Copy the material below word for word, but leave out the pictures.

• **Stored data entries**
════════════════════
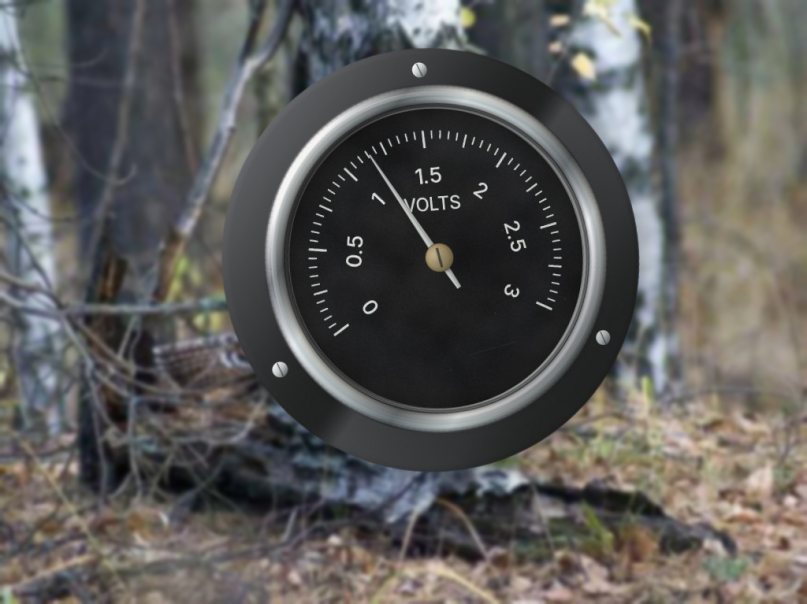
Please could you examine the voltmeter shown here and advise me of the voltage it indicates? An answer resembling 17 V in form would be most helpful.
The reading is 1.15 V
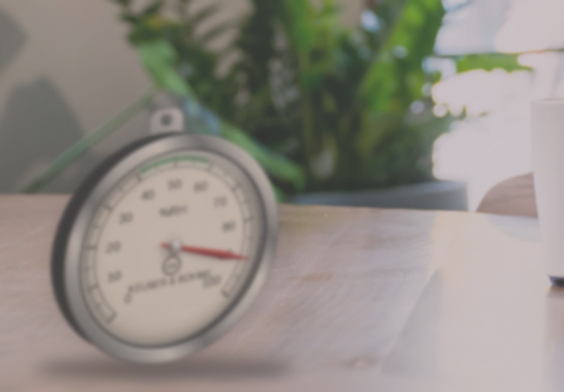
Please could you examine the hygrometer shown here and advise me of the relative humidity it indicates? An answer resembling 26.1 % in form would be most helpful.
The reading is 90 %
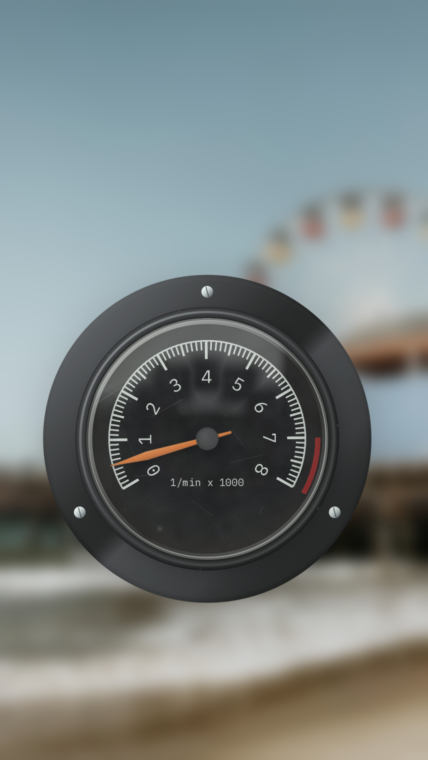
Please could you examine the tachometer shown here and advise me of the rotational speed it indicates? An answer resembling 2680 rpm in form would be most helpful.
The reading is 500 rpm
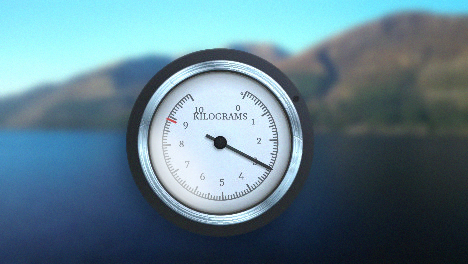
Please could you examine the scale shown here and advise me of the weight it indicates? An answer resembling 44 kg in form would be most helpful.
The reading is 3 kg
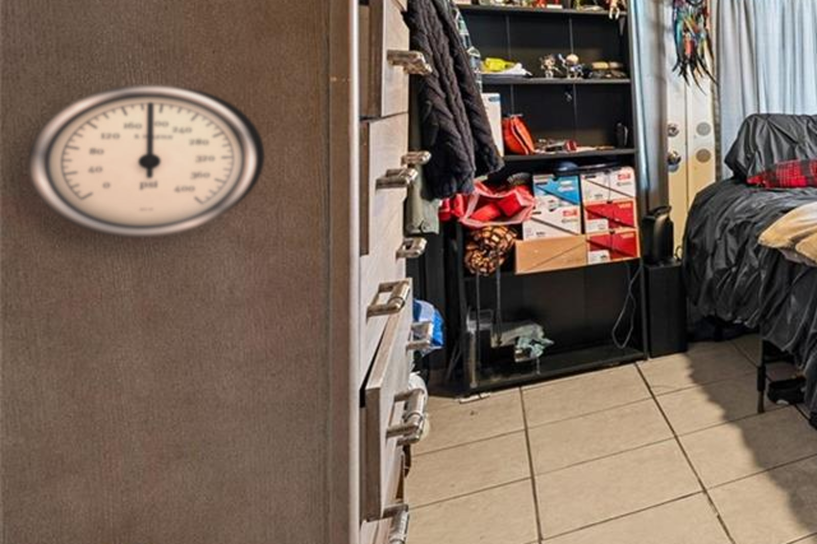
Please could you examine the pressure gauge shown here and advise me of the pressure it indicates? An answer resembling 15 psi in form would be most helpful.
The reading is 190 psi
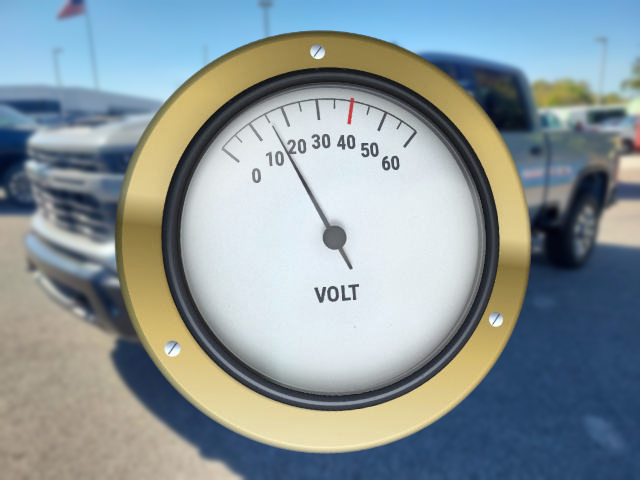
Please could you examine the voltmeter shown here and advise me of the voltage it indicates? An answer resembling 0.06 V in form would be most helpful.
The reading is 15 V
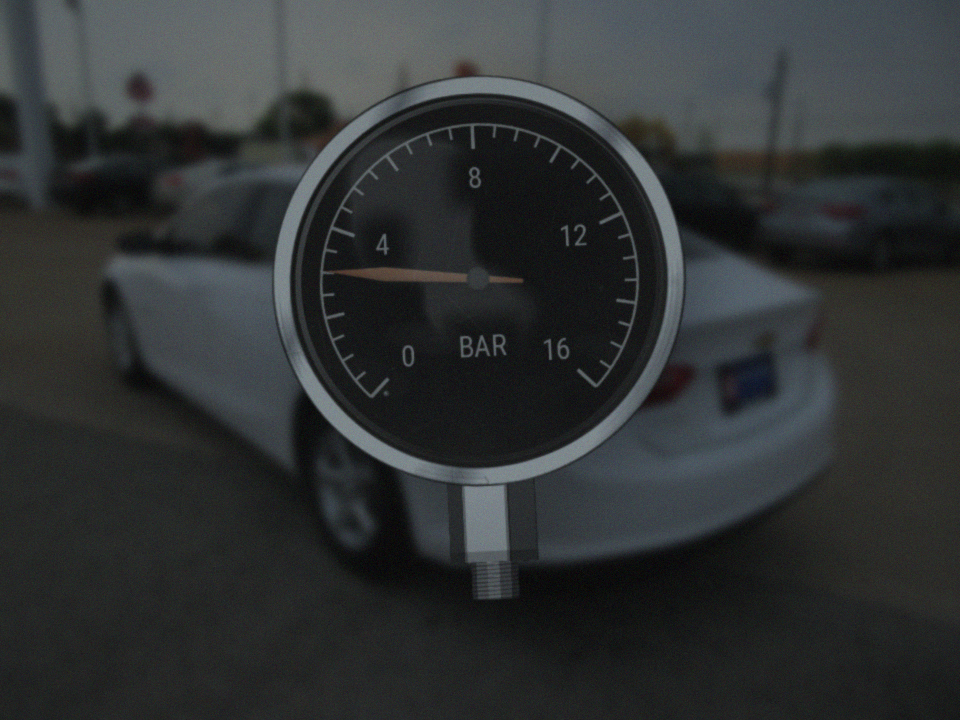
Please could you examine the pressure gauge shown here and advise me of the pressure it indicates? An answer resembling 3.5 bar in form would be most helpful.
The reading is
════════════════════
• **ANSWER**
Please could you examine the voltmeter shown here and advise me of the voltage it indicates? An answer resembling 17 V in form would be most helpful.
The reading is 1.15 V
Please could you examine the hygrometer shown here and advise me of the relative humidity it indicates? An answer resembling 26.1 % in form would be most helpful.
The reading is 90 %
Please could you examine the tachometer shown here and advise me of the rotational speed it indicates? An answer resembling 2680 rpm in form would be most helpful.
The reading is 500 rpm
Please could you examine the scale shown here and advise me of the weight it indicates? An answer resembling 44 kg in form would be most helpful.
The reading is 3 kg
Please could you examine the pressure gauge shown here and advise me of the pressure it indicates? An answer resembling 15 psi in form would be most helpful.
The reading is 190 psi
Please could you examine the voltmeter shown here and advise me of the voltage it indicates? An answer resembling 0.06 V in form would be most helpful.
The reading is 15 V
Please could you examine the pressure gauge shown here and advise me of the pressure it indicates? An answer resembling 3.5 bar in form would be most helpful.
The reading is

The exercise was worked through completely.